Did Hue Jackson, Browns teach Jon Gruden a lesson?
What’s more disappointing now is that there was even more going on than anyone knew. And it was ultimately pushed into the spotlight thanks to Brown consistently missing practice and then having a grievance hearing with the NFL over his helmet. That triggered a string of revelations that the franchise has been dealing with this helmet lunacy for some time. A fact that wasn’t even a whisper in the first “Hard Knocks” episode.
All of this takes us back to one reality. This all should be an Oklahoma land rush for the franchise. It should be the kind of thing that can elevate “Hard Knocks” another notch above the fantastic production in Cleveland last season. But it likely won’t because of the one thing we can never forget: If the franchise involved wants this to be a “nothing to see here” propaganda machine that rings hollow on the most problematic storylines, then it will be. And in Episode 1, that’s what it was. More than we even realized.
Maybe it’s because Gruden was never going to get on board with this whole production. Or maybe it’s because he saw the mistake Browns coach Hue Jackson made last season, allowing too much reality into this reality show. Whatever the reason, there’s no denying that the first week was an NFL-inspired borefest that took all the juiciest cuts and dried them into beef jerky.

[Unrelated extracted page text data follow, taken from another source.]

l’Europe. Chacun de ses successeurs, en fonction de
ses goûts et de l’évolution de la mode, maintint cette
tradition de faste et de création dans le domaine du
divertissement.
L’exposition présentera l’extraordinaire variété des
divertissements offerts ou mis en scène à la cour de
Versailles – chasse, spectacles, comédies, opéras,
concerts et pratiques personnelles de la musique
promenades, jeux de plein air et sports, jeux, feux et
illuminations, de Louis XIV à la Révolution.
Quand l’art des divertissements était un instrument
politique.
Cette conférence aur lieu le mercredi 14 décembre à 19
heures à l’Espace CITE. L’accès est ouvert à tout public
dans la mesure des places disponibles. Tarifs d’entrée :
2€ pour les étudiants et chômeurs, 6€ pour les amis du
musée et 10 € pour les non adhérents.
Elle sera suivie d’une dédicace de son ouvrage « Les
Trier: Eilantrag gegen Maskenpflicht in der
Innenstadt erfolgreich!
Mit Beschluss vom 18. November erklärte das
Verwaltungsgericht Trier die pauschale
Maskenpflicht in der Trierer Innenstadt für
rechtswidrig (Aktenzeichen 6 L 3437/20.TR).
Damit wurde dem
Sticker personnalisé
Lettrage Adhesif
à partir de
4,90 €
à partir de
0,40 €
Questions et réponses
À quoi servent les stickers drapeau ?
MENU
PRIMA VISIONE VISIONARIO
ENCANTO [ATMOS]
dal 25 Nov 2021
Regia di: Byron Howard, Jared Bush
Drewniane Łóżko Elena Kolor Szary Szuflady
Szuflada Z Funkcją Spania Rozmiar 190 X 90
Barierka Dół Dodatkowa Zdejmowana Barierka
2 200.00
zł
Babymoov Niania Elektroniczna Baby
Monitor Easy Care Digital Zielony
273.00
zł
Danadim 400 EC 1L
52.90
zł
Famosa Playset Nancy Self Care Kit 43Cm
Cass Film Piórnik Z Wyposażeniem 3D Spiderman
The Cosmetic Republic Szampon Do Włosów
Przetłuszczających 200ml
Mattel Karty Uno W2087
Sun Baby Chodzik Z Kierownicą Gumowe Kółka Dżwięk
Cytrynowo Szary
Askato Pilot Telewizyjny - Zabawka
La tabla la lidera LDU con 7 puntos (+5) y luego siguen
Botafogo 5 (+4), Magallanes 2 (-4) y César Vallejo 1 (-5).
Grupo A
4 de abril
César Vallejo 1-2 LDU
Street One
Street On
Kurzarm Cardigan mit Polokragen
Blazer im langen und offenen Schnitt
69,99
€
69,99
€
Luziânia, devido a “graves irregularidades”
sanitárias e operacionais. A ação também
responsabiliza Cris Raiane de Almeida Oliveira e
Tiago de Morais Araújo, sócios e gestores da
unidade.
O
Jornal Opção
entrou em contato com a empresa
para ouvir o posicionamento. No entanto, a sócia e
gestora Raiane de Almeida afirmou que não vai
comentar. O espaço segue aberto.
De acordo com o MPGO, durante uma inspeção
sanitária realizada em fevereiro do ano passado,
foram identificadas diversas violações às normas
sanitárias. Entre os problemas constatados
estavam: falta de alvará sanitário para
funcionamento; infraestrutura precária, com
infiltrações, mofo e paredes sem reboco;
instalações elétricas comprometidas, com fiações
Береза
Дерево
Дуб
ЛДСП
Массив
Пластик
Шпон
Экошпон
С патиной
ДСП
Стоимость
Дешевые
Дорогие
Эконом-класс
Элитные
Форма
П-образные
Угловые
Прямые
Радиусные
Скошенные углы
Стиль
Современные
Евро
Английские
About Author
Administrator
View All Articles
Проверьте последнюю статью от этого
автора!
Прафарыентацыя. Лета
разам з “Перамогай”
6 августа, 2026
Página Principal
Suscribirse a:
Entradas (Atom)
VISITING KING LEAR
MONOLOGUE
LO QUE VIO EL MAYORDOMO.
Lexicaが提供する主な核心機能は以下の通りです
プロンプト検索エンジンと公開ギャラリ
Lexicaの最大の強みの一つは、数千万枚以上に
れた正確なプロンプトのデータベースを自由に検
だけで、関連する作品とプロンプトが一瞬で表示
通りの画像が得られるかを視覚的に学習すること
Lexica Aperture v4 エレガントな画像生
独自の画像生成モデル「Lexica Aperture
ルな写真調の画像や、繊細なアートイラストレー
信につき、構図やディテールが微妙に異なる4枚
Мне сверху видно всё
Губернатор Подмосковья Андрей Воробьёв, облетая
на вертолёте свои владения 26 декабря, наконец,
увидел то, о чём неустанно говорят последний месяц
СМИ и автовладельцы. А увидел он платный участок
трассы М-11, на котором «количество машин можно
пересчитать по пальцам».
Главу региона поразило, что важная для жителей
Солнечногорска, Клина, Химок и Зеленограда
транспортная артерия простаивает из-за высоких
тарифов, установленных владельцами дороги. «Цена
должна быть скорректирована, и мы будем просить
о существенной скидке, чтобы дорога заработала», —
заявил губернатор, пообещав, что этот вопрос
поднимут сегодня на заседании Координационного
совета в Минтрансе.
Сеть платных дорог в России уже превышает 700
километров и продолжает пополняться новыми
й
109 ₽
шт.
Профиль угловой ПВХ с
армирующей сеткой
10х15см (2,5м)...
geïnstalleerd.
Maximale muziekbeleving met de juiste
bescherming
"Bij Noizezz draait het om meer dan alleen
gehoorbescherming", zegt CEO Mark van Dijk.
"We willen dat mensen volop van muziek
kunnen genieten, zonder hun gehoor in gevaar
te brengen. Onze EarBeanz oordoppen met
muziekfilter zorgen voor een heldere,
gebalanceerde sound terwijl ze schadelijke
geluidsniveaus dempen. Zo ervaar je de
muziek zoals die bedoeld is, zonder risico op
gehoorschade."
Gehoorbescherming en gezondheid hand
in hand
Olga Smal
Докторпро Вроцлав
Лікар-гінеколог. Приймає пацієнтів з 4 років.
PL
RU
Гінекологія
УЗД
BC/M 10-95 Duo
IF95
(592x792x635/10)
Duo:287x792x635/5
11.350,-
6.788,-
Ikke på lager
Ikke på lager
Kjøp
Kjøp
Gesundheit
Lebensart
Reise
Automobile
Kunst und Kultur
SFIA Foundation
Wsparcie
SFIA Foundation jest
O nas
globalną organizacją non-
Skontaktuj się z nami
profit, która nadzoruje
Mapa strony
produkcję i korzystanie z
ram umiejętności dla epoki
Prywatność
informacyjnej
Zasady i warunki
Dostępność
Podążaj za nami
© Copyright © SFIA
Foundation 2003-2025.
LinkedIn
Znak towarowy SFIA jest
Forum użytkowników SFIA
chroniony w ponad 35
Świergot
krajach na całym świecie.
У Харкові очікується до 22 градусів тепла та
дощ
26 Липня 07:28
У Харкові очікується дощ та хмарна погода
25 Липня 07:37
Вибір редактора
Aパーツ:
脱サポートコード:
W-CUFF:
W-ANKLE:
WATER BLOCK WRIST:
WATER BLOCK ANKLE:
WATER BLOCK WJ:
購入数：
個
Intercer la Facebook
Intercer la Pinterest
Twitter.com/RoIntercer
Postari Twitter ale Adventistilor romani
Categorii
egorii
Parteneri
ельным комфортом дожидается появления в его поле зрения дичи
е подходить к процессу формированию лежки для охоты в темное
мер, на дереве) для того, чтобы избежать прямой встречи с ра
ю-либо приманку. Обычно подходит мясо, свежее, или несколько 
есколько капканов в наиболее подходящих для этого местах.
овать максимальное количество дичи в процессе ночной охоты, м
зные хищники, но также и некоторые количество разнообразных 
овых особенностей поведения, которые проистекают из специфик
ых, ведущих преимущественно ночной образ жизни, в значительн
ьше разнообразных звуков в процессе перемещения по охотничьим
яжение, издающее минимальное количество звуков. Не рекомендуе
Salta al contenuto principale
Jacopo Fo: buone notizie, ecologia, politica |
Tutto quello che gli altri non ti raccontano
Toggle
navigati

We’ll see if that changes now. There’s no way HBO and the Raiders can hide what is going on with Brown now and still insist with a straight face that this is a “behind the scenes” look at the Raiders. Anyone who has been around Gruden knows that when the Brown news lit up on Friday, the relationship between the player and coach hit a crossroads inside the franchise. It might have already been there and we just hadn’t seen it.
Now the gritty details of this whole thing are in the hands of HBO, which undoubtedly has a fight on its hands with the Raiders when it comes to showing the rest of us what the inside of a catastrophe looks like. Making a sanitized production now about this Oakland mess would be like making a movie about the Titanic and editing out the iceberg.
“Hard Knocks” got exactly what it wanted in Antonio Brown. And that might be the worst thing that could have happened.